DIRECTIONS
Could you filter the listing for lines with the word "wrist" and return them?

*** Begin section ***

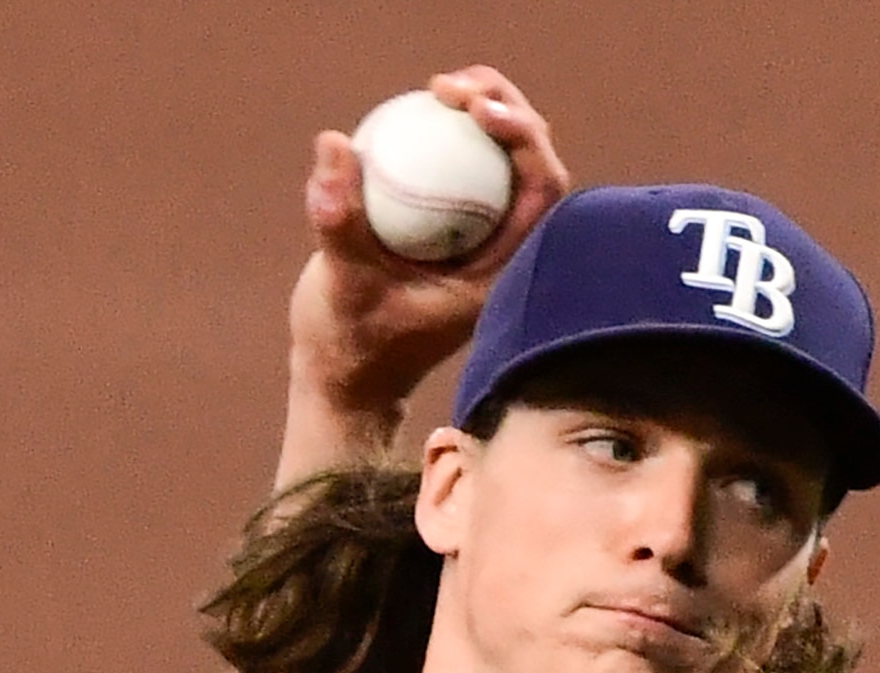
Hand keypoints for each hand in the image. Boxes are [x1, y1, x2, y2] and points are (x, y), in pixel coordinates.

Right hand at [286, 65, 571, 417]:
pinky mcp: (452, 232)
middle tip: (448, 87)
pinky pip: (463, 170)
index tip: (477, 110)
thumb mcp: (342, 284)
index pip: (542, 193)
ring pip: (499, 163)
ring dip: (480, 116)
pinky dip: (449, 136)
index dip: (524, 138)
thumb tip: (337, 142)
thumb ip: (339, 218)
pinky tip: (418, 109)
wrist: (346, 379)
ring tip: (437, 88)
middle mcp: (502, 254)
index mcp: (503, 275)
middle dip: (505, 109)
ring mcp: (479, 242)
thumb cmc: (351, 344)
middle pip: (530, 165)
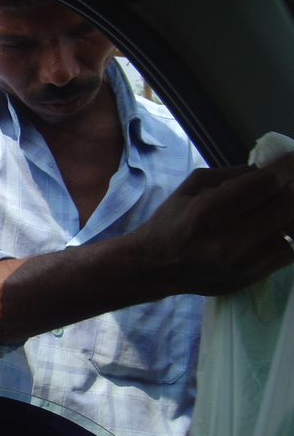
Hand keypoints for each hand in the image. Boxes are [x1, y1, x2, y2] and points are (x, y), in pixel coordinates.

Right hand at [133, 152, 293, 296]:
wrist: (156, 267)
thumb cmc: (172, 221)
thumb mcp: (192, 186)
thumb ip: (233, 174)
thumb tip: (271, 169)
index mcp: (211, 211)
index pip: (267, 182)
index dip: (289, 166)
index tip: (293, 159)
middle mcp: (230, 240)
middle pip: (290, 205)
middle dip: (293, 188)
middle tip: (287, 182)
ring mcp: (244, 263)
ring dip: (289, 214)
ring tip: (274, 207)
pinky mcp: (253, 277)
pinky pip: (289, 251)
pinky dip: (284, 235)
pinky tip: (269, 229)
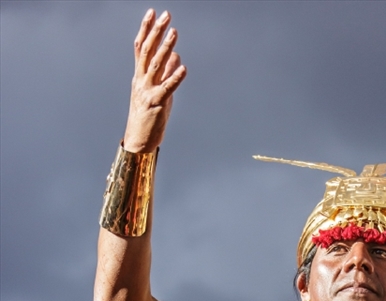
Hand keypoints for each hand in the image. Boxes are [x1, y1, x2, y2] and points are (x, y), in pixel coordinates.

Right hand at [123, 9, 186, 153]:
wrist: (140, 140)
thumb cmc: (149, 116)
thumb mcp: (158, 90)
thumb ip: (165, 73)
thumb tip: (176, 55)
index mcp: (140, 76)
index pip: (141, 47)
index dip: (146, 29)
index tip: (152, 12)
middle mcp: (141, 80)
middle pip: (147, 50)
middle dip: (156, 31)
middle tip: (166, 15)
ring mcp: (148, 91)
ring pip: (156, 65)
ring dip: (166, 48)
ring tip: (174, 33)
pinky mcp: (157, 104)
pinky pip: (167, 88)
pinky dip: (175, 77)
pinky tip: (183, 68)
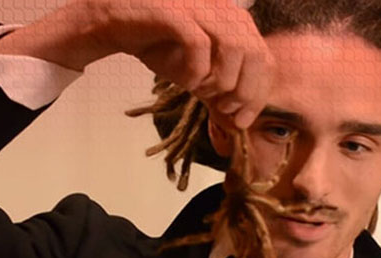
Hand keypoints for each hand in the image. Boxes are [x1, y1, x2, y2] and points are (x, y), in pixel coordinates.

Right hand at [0, 0, 274, 127]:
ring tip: (207, 95)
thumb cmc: (160, 46)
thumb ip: (219, 92)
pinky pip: (200, 44)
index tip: (242, 120)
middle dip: (245, 92)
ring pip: (235, 48)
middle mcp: (224, 10)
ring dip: (225, 82)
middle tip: (225, 111)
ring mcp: (201, 8)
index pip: (264, 59)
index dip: (259, 93)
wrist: (116, 24)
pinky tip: (188, 83)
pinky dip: (198, 71)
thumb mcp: (198, 73)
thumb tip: (238, 124)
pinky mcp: (176, 12)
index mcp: (235, 23)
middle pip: (256, 54)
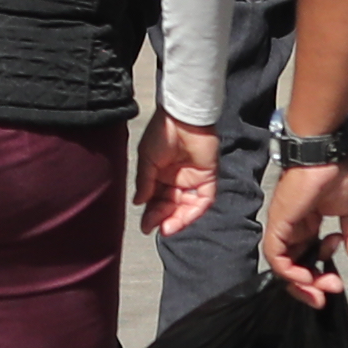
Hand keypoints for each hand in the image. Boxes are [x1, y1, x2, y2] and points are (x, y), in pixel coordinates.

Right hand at [136, 114, 221, 236]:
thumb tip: (138, 203)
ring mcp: (192, 179)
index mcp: (159, 174)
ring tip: (169, 227)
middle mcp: (176, 179)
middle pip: (171, 205)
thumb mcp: (146, 159)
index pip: (155, 199)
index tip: (145, 227)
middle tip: (157, 228)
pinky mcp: (208, 177)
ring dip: (179, 218)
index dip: (151, 213)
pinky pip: (204, 199)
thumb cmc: (161, 133)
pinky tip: (183, 217)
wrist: (183, 118)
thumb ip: (144, 182)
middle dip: (164, 218)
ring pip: (187, 205)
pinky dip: (195, 210)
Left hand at [258, 152, 347, 303]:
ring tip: (324, 288)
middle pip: (294, 266)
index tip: (337, 284)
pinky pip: (275, 255)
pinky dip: (289, 271)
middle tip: (330, 292)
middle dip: (312, 285)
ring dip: (303, 282)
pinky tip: (308, 277)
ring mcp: (283, 225)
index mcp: (308, 223)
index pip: (307, 257)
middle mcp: (293, 227)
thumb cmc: (336, 172)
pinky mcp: (278, 223)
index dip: (319, 275)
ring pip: (283, 265)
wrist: (326, 154)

*** End section ***

RESPONSE BOX
wrist: (346, 379)
wrist: (156, 267)
wrist: (140, 140)
wrist: (116, 24)
wrist: (183, 118)
wrist: (326, 154)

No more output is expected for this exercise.